Les minorités montagnardes brandissent la notion des droits de l’homme pour défendre leur pratique traditionnelle des brûlis qui menace la santé publique dans le nord de la Thaïlande actuellement asphyxié par la fumée.
Le nord de la Thaïlande étouffe actuellement sous une gangue de fumée dans le contexte d’une agriculture traditionnelle recourant à la pratique des brûlis comme chaque année avant la saison des pluies.
Depuis plusieurs jours, les taux de microparticules si fines qu’elles pénètrent profondément les voies respiratoires excèdent largement le seuil critique de 120 microgrammes par mètre cube d’air au-delà duquel la santé humaine est menacée. On enregistrait hier plus de 200 microgrammes par mètre cube à Chiang Mai où l’emblématique massif du Doi Suthep se laisse deviner derrière un écran de fumée. Et c’est dans la province frontalière de Mae Hong Song que la situation est la plus préoccupante avec des taux supérieurs à 400 microgrammes par mètre cube d’air. Cette année, les hôpitaux des 8 provinces septentrionales ont déjà traité plus de 22.000 patients pour des problèmes respiratoires et près de 17.000 pour des troubles cardiaques.
En dépit d’une résolution gouvernementale du 21 janvier interdisant les feux de forêt jusqu’au 30 avril, plus de 700 hectares ont été brulés entre le 18 février et le 20 mars. Les menaces d’arrestation peinent à endiguer une pratique pluriséculaire que les minorités montagnardes entendent bien perpétuer en actionnant les leviers politiquement corrects de la Thaïlande moderne. Des représentants de l’ethnie karen ont ainsi saisi la Commission nationale des droits de l’homme. Ils estiment que ces mesures restrictives empiètent sur leur pratique traditionnelle de rotation des cultures et s’appuient sur une autre résolution gouvernementale du 3 août 2010 qui visait à ressusciter le mode de vie des Karens.
Alors que fonctionnaires et élus locaux multiplient actuellement les réunions de crise, il convient de relativiser la capacité des autorités thaïlandaises à juguler un phénomène récurrent.

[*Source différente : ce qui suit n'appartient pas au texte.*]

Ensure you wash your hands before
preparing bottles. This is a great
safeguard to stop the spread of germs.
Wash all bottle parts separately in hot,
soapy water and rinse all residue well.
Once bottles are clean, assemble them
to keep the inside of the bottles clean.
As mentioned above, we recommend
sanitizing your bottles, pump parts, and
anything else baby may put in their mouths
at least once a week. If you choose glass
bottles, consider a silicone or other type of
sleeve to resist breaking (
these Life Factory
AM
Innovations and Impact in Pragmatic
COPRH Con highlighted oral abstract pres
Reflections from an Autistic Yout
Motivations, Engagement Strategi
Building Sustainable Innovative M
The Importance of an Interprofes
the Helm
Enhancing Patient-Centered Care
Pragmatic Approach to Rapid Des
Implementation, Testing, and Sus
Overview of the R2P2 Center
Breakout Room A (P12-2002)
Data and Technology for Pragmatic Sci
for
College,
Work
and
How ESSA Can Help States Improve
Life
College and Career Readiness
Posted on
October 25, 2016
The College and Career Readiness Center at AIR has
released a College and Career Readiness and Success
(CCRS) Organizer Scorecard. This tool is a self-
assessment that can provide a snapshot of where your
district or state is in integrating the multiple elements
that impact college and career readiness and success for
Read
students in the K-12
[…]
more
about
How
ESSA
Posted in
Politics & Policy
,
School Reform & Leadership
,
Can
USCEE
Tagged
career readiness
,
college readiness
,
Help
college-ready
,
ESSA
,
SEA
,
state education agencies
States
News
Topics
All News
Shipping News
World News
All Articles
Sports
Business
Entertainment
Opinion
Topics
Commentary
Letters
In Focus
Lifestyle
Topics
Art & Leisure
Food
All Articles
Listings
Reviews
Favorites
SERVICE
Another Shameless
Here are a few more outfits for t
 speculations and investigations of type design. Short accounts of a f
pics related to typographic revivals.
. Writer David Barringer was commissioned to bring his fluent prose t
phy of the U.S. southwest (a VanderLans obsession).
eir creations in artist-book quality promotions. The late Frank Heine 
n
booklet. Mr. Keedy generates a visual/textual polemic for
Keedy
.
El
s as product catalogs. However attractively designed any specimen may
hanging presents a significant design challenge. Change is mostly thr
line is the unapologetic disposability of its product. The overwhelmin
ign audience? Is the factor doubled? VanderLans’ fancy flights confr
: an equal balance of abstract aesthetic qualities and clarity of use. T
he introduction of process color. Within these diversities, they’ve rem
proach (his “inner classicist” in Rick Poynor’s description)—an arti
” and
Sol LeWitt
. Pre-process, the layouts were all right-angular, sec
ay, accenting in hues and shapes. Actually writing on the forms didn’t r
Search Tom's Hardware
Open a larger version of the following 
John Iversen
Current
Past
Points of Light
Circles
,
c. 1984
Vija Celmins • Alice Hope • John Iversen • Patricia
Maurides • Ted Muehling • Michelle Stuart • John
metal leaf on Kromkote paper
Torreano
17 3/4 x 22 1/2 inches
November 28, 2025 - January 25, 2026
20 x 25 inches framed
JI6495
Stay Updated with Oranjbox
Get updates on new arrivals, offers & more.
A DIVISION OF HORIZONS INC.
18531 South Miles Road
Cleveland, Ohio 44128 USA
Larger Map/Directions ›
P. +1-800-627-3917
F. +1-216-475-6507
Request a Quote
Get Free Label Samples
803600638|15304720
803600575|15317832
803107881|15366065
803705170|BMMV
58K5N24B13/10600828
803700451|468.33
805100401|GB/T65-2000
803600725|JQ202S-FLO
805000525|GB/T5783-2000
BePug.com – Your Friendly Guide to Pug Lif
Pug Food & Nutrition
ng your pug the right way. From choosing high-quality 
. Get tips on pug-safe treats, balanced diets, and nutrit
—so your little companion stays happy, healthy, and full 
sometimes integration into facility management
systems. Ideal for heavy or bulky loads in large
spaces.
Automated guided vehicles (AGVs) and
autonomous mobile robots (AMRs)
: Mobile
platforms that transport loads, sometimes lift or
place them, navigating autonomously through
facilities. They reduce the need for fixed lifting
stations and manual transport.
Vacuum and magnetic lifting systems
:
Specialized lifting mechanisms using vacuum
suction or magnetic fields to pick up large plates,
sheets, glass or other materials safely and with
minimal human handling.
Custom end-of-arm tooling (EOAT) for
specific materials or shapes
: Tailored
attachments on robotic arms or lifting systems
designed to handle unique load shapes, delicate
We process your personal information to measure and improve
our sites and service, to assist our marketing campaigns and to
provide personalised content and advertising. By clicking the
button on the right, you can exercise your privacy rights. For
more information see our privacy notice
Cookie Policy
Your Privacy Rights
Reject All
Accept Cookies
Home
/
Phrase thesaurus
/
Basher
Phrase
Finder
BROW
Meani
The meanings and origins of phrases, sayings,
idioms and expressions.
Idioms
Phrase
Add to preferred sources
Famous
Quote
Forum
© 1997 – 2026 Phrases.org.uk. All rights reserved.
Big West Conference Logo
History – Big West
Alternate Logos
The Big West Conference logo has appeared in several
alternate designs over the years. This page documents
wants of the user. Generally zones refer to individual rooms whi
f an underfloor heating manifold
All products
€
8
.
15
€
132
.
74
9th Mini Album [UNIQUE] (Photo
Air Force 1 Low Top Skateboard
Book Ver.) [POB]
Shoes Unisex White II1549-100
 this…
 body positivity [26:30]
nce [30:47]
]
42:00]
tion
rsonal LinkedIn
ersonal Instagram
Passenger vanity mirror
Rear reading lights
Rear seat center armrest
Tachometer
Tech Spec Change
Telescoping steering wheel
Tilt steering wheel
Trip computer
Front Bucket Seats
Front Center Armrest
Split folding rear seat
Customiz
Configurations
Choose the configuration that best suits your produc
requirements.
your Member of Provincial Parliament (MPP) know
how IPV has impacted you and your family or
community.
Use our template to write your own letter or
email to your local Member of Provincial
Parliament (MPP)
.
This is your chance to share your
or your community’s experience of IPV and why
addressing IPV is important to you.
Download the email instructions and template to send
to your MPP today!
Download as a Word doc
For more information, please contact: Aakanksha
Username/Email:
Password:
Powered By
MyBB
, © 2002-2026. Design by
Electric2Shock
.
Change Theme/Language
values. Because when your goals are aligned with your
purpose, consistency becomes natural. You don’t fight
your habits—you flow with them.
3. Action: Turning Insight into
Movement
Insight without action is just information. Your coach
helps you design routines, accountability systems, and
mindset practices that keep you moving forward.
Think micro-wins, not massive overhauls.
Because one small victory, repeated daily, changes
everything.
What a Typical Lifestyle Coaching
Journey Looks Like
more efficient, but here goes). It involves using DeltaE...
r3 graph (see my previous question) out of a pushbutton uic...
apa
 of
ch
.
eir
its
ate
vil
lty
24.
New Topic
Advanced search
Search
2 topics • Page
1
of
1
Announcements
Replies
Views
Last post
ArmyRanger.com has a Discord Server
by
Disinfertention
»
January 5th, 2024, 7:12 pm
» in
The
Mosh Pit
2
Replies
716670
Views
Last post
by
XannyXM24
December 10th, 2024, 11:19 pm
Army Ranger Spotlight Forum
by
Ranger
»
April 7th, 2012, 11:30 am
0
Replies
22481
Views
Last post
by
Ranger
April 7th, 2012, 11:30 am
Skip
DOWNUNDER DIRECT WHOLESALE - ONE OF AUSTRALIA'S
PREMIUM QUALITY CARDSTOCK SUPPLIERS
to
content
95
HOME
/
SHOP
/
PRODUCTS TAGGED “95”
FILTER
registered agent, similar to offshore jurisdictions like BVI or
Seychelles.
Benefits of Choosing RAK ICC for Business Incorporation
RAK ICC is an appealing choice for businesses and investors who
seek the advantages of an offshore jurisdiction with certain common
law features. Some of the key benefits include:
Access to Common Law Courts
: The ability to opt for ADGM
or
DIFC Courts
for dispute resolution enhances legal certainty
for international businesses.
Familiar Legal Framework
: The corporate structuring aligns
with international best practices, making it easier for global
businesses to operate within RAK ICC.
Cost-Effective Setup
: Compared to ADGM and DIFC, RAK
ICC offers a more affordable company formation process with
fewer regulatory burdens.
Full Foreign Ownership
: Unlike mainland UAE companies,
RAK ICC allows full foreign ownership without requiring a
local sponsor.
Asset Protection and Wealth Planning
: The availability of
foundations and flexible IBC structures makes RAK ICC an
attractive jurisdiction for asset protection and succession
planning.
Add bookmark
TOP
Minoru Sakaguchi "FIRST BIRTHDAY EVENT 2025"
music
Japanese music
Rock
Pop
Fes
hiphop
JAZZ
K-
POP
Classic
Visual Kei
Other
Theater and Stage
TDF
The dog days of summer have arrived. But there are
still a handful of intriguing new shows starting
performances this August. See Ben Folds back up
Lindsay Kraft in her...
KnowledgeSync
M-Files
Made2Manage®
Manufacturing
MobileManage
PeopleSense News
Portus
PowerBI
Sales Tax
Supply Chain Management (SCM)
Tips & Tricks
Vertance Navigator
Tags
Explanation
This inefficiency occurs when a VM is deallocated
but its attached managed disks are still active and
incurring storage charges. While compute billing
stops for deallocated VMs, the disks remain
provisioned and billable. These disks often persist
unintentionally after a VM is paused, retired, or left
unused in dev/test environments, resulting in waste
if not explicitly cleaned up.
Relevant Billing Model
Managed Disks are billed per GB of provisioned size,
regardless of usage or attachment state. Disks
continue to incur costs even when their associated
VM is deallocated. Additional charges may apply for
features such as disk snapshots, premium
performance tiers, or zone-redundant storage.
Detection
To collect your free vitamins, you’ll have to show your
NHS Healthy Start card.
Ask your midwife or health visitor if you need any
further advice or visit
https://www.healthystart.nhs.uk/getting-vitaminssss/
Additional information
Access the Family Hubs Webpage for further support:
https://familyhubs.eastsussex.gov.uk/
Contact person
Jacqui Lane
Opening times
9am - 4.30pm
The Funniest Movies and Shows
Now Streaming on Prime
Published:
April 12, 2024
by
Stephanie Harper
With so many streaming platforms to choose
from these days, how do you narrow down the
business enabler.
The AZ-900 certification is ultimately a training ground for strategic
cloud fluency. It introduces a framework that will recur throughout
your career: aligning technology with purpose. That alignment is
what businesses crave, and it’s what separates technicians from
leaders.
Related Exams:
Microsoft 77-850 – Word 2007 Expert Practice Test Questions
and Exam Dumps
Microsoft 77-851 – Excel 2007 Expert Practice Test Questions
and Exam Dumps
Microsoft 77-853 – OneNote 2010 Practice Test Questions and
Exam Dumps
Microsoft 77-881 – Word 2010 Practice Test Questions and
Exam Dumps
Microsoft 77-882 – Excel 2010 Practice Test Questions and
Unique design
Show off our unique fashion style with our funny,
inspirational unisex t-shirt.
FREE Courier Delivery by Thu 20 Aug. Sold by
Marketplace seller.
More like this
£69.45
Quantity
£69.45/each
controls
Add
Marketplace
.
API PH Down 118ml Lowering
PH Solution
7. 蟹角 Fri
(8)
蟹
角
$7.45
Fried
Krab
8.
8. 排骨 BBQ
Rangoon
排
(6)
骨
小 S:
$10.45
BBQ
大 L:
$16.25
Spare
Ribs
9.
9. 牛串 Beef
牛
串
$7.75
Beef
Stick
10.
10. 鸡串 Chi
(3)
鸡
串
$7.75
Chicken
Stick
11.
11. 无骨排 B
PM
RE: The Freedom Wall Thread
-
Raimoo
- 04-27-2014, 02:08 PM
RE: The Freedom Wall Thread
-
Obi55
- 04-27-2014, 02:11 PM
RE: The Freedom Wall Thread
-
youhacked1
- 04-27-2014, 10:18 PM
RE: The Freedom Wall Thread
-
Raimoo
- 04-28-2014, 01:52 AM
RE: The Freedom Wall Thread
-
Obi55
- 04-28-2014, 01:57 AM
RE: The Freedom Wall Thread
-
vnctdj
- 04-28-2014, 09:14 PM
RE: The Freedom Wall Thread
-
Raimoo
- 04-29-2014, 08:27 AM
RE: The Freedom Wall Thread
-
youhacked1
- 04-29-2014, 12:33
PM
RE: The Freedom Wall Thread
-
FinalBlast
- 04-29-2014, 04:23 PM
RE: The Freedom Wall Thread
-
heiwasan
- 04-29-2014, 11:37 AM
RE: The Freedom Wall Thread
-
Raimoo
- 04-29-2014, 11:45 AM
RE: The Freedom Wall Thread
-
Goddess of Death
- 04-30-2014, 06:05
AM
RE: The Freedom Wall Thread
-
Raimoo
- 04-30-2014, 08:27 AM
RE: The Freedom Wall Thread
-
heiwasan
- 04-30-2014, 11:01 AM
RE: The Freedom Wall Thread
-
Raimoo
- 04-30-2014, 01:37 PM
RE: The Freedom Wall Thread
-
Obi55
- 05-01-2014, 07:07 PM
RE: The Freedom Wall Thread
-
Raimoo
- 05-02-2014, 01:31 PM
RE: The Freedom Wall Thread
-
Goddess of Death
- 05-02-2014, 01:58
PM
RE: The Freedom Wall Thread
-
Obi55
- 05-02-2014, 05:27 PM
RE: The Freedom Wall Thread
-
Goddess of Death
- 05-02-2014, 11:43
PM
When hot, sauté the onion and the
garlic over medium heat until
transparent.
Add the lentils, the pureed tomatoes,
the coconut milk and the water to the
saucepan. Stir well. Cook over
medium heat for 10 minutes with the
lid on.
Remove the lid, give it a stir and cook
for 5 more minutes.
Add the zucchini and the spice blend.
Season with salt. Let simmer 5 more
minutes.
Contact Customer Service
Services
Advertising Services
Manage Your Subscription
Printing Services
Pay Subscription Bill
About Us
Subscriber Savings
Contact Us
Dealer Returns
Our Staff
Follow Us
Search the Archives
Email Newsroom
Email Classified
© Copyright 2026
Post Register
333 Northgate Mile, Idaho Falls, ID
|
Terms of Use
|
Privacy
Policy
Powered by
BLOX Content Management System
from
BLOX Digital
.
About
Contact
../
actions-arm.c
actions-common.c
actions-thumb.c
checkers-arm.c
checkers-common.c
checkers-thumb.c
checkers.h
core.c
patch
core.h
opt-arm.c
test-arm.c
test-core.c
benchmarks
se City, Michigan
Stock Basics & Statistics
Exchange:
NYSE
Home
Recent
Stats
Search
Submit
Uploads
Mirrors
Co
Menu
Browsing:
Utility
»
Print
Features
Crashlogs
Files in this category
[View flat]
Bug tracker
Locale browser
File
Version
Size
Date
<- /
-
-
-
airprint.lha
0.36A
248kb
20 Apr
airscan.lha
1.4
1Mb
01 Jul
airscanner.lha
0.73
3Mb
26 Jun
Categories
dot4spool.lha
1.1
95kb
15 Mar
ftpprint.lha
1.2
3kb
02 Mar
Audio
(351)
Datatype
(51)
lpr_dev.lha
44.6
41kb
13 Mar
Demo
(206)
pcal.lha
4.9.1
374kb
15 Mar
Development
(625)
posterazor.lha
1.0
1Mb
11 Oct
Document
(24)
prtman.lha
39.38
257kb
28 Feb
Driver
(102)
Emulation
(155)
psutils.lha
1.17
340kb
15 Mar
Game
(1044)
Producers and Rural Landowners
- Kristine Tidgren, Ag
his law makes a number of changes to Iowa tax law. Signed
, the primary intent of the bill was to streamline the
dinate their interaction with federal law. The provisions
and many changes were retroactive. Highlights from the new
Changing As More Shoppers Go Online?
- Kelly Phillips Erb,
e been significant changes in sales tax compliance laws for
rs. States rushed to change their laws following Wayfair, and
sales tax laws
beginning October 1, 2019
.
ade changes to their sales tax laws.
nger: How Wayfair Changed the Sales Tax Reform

Comme le montre cette carte publiée par la NASA le territoire du nord de la Thaïlande est enchâssé entre le Laos et la Birmanie. Or ce sont dans ces deux pays que les départs de feu sont les plus nombreux. En notant que les vents dominants suivent des trajectoires est-ouest, on comprend mieux pourquoi l’ancien royaume du Lanna est condamné à tousser chaque année à la même époque. Selon une responsable de l’agence thaïlandaise de contrôle de la pollution qui publie des mesures en temps réel, le ministère des Affaires étrangères s’est saisi de la question. Des représentants thaïlandais, laotiens, birmans, vietnamiens et cambodgiens se réuniront les 30 et 31 mars pour envisager ensemble des mesures préventives pour réduire la pratique des brûlis.